Fred Wilson: Life Liberty and Blazing Broadband

Saturday, April 14, 2012

Congrats Brad Feld For Running 50 Miles

How did the guy do it? I am amazed. So impressed. This is so inspiring. Makes me wanna do it.

Brad Feld: American River 50 Mile Endurance Run
I had decided to break the race up into five segments of 10 miles each..... The first 10 miles were easy. I used an 8:2 run:walk pace and held myself back. ..... the “runner drift” settled in a little around mile 15 (where it’s impossible to stay focused on a straight line) and I remember looking up a few times and being startled by a bike heading right at me ...... I took a Gu gel every 30 minutes with water and a salt tablet every hour.
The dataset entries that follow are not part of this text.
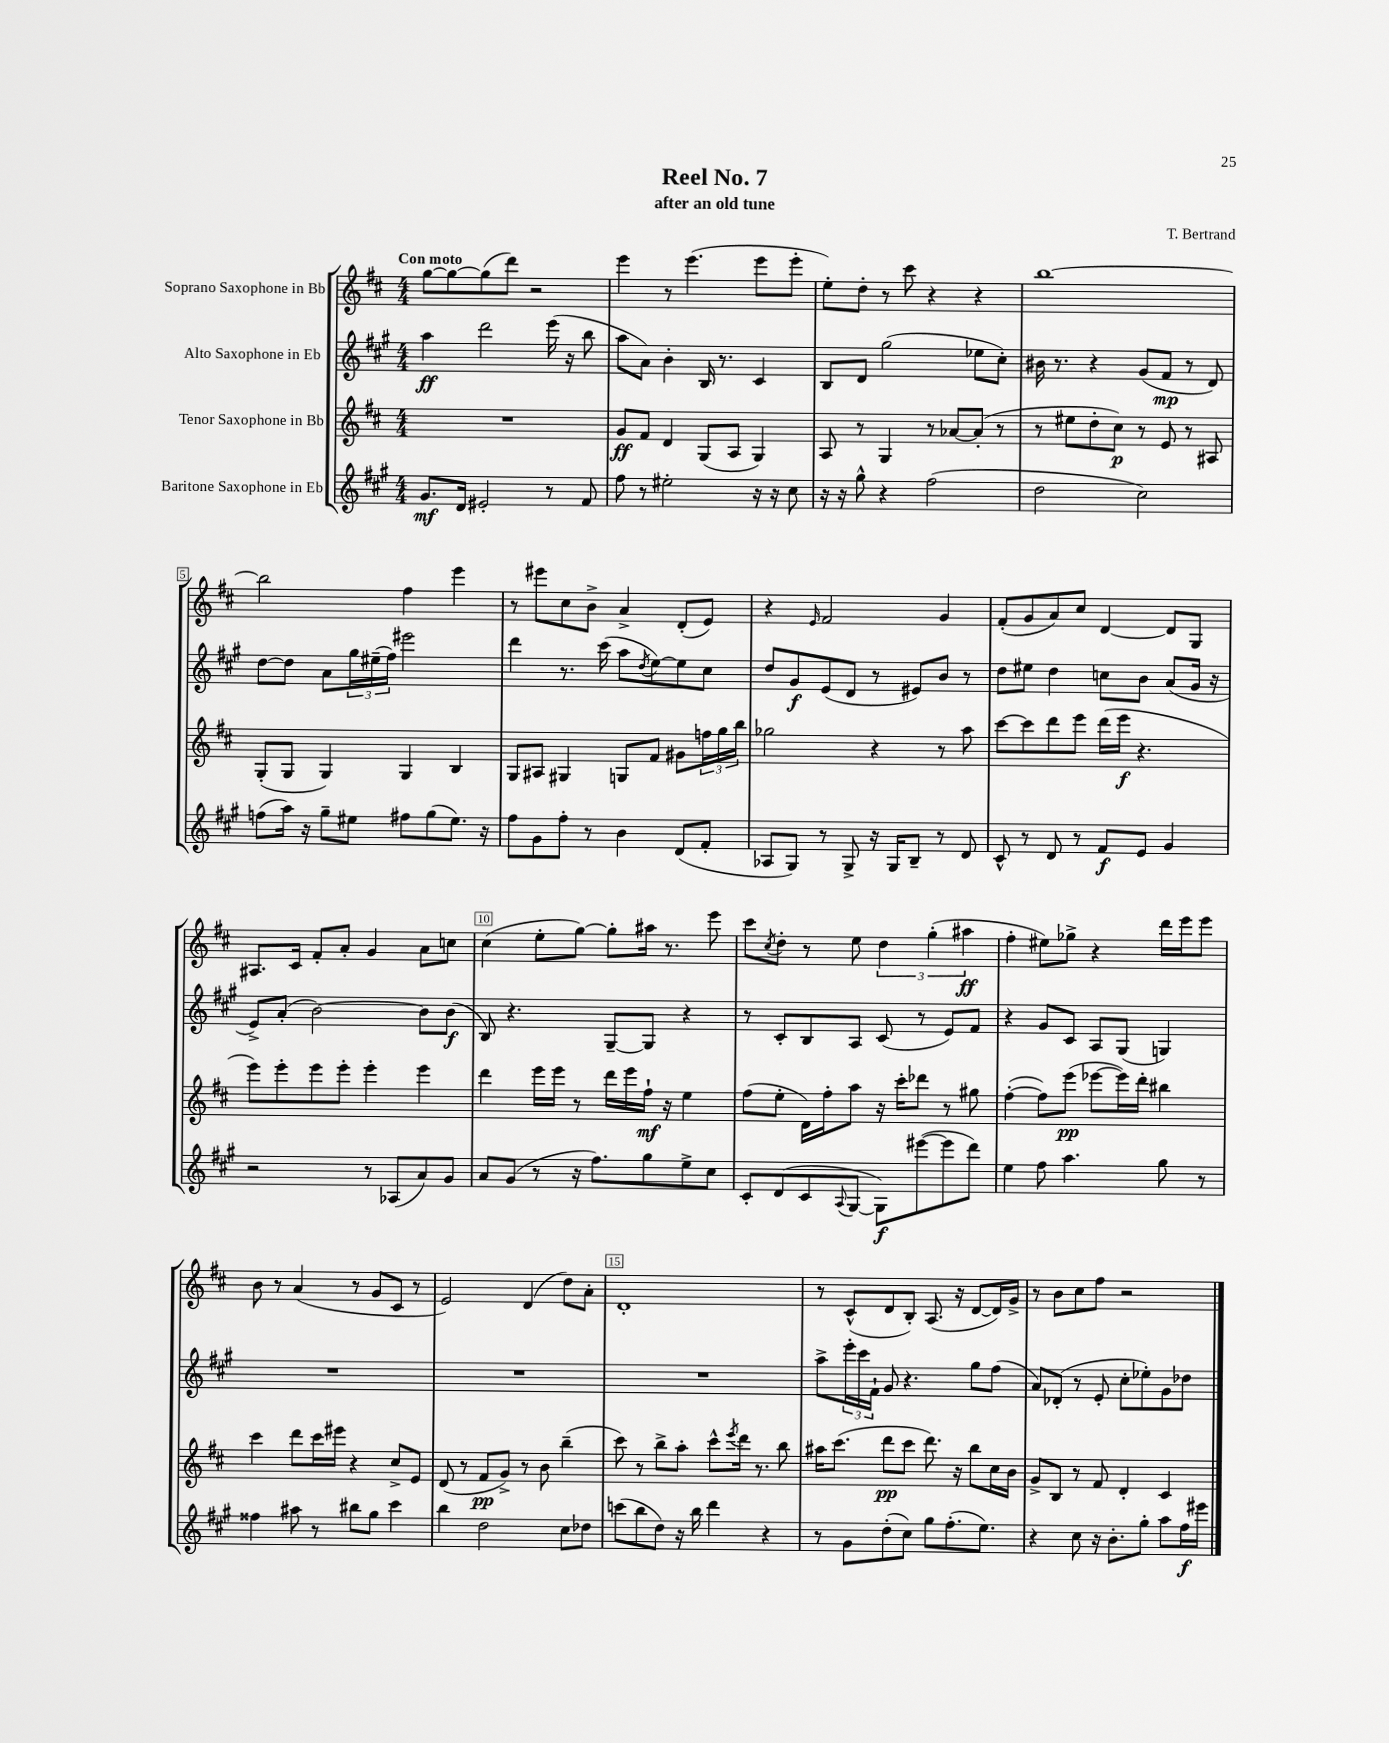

**kern	**kern	**kern	**kern
*staff4	*staff3	*staff2	*staff1
*clefG2	*clefG2	*clefG2	*clefG2
*k[f#c#g#]	*k[f#c#]	*k[f#c#g#]	*k[f#c#]
*M4/4	*M4/4	*M4/4	*M4/4
8.g#	1r	4aa	[8gg
.	.	.	8gg_
16d	.	.	.
2e#'	.	2ddd	(8gg]
.	.	.	8ddd)
.	.	.	2r
8r	.	(16eee	.
.	.	16r	.
8f#	.	8bb	.
=	=	=	=
8ff#	8g	8aa	4eee
8r	8f#	8a)	.
2ee#'	4d	4b'	8r
.	.	.	(4.eee
.	(8G	16B	.
.	.	8.r	.
.	8A	.	.
16r	4G)	4c#	8eee
16r	.	.	.
8cc#	.	.	8eee'
=	=	=	=
16r	8A	8B	8ee')
16r	.	.	.
8gg#^^	8r	8d	8dd'
4r	4G	(2gg#	8r
.	.	.	8ccc#
(2ff#	8r	.	4r
.	[8a-	.	.
.	(8a-']	8ee-	4r
.	8r	8cc#')	.
=	=	=	=
2dd	8r	16b#	[1bb
.	.	8.r	.
.	8ee#	.	.
.	8dd'	4r	.
.	8cc#)	.	.
2cc#)	8r	(8g#	.
.	8e	8f#	.
.	8r	8r	.
.	8A#	8d)	.
=	=	=	=
(8ff	(8G'	[8dd	2bb]
16aa)	8G	8dd]	.
16r	.	.	.
8gg#~	4G)	8a	.
8ee#	.	24gg#	.
.	.	(24ee#~	.
.	.	24ff#)	.
8ff#	4G	2eee#	4ff#
(8gg#	.	.	.
8.ee#)	4B	.	4eee
16r	.	.	.
=	=	=	=
8ff#	8G	4ddd	8r
8g#	8A#	.	8eee#
8ff#'	4G#	8.r	8cc#
8r	.	.	8b^
.	.	(16ccc#	.
4b	8G	8aa	4a^
.	.	8qdd	.
.	8f#	[8ee)	.
(8d	8g#	8ee]	(8d'
8f#'	24ff	8cc#	8e)
.	24gg	.	.
.	24bb	.	.
=	=	=	=
8A-	2gg-	8dd	4r
8G#)	.	8g#	.
.	.	.	16qqe
8r	.	(8e	2f#
8G#^	.	8d	.
16r	4r	8r	.
16G#	.	.	.
8B~	.	8e#)	.
8r	8r	8b	4g
8d	8aa	8r	.
=	=	=	=
8c#^^	[8ccc#	8dd	(8f#'
8r	8ccc#]	8ee#	8g
8d	8ddd	4dd	8a)
8r	8eee	.	8cc#
8f#	(16ddd	8cc	[4d
.	16eee	.	.
8e	4.r	8b	.
4g#	.	(8a	8d]
.	.	16g#	8G
.	.	16r	.
=	=	=	=
2r	8eee)	8e^)	8.A#
.	8eee'	(8a'	.
.	.	.	16c#
.	8eee	[2b)	8f#'
.	8eee'	.	8a'
8r	4eee'	.	4g
(8A-	.	.	.
8a)	4eee	8b]	8a
8g#	.	(8b	8cc
=	=	=	=
8a	4ddd	8B)	(4cc#
(8g#	.	4.r	.
8r	16eee	.	8ee'
.	16eee	.	.
16r	8r	.	[8gg)
8.ff#)	.	.	.
.	16ddd	[8G#~	8gg']
.	16eee	.	.
8gg#	16ff#`	8G#]	16aa#
.	16r	.	8.r
8ee^	4ee	4r	.
8cc#	.	.	8eee
=	=	=	=
8c#'	(8ff#	8r	8ccc#
.	.	.	8qcc#
(8d	8ee'	8c#'	8dd'
8c#	16d)	8B	8r
.	16ff#'	.	.
8qqA	.	.	.
[8G#	8aa	8A	8ee
8G#])	16r	(8c#	6dd
.	16ccc#'	.	.
([8eee#	8ddd-	8r	.
.	.	.	(6gg'
8eee#]	8r	8e)	.
.	.	.	6aa#
8ddd)	8gg#	8f#	.
=	=	=	=
4ee	([4ff#'	4r	4ff#'
8ff#	8ff#])	8g#	8ee#)
4.aa	(8eee	8c#	8gg-^
.	[8eee-	8A	4r
.	16eee-])	(8G#	.
.	16ddd'	.	.
8gg#	4bb#	4G)	16ddd
.	.	.	16eee
8r	.	.	8eee
=	=	=	=
4ff##	4ccc#	1r	8b
.	.	.	8r
8aa#	8ddd	.	(4a
8r	16ccc#	.	.
.	16eee#	.	.
8bb#	4r	.	8r
8gg#	.	.	8g
4ccc#	8cc#^	.	8c#
.	8e	.	8r
=	=	=	=
4bb	(8d	1r	2e)
.	8r	.	.
2dd	8f#	.	.
.	8g^)	.	.
.	8r	.	(4d
.	8b	.	.
8cc#	(4bb~	.	8dd)
8dd-	.	.	8a'
=	=	=	=
(8ccc	8ccc#)	1r	1d'
8bb	8r	.	.
8dd)	8bb^	.	.
16r	8aa'	.	.
16bb	.	.	.
4ddd	8ccc#^^	.	.
.	8qeee	.	.
.	16ddd	.	.
.	8.r	.	.
4r	.	.	.
.	8bb	.	.
=	=	=	=
8r	16aa#	8aa^	8r
.	(8.ccc#	.	.
8g#	.	24eee'	(8c#^^
.	.	24ccc#	.
.	.	24f#`	.
(8dd'	8ddd	8g#	8d
8cc#)	8ccc#	4.r	8B')
8gg#	8.ddd)	.	(8.A
(8.ff#'	.	.	.
.	16r	.	16r
.	8bb	8gg#	[8d
8.ee)	.	.	.
.	16cc#	(8ff#	16d])
.	16b	.	16g^
=	=	=	=
4r	8g^	8a)	8r
.	8B	(8d-'	8b
8cc#	8r	8r	8cc#
16r	8f#	8e'	8ff#
8.b'	.	.	.
.	4d'	8cc#'	2r
8gg#'	.	8ee-')	.
8aa	4c#	8g#	.
16ff#	.	8dd-	.
16eee#	.	.	.
==	==	==	==
*-	*-	*-	*-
At the aid stations I refilled my water, grabbed a few more Gu’s, and ate some pretzels, boiled potatoes and salt, and a dixie cup of coke (yum). ...... By mile 29 it hit me that I’d now run the furthest distance in my life. I went through mile 30 with the thought of “only 20 miles to go.” And this is when it started getting really hard. The segment between 30 and 40 was physically and mentally tough. ..... By the mid-30′s my pace had slowed from 12 minute miles to 18 – 20 minute miles, which became depressing. I only had one really dark mile where I started feeling sorry for myself, but during this mile I got a hilarious txt message from my friend Andy which jolted me out of my dark spot. ...... At mile 41 I met up with my assistant Kelly at an aid station where she joined me for the last nine miles. ...... Somewhere around mile 43 or 44 I started having trouble getting my feet to go where I wanted them to go. ...... There was a short downhill stretch – I took off running with a loud manic scream at the top of my lungs. ....... As we went through mile 48 I realized I might break 12 hours. At 49.25 it flattened out and I sprinted for the finish and came in two minutes and change under my goal. ...... my first non-Gu meal in 12 hours while Katherine and crew drove back to San Francisco to have some “excellent pizza” that they could only find in San Francisco. I called Amy and had a celebratory talk – she had done an awesome job of keeping track of things during the race (due to RunKeeper live) and being my communications director for the day. I dropped my coach Gary a note of thanks and then ate and ate and drank a beer and ate some more. ...... When I got back to my room, I discovered a very lonely second water bottle sitting just where I had left it 14 hours earlier. For the first time all day I had tears in my eyes, but of laughter – at myself.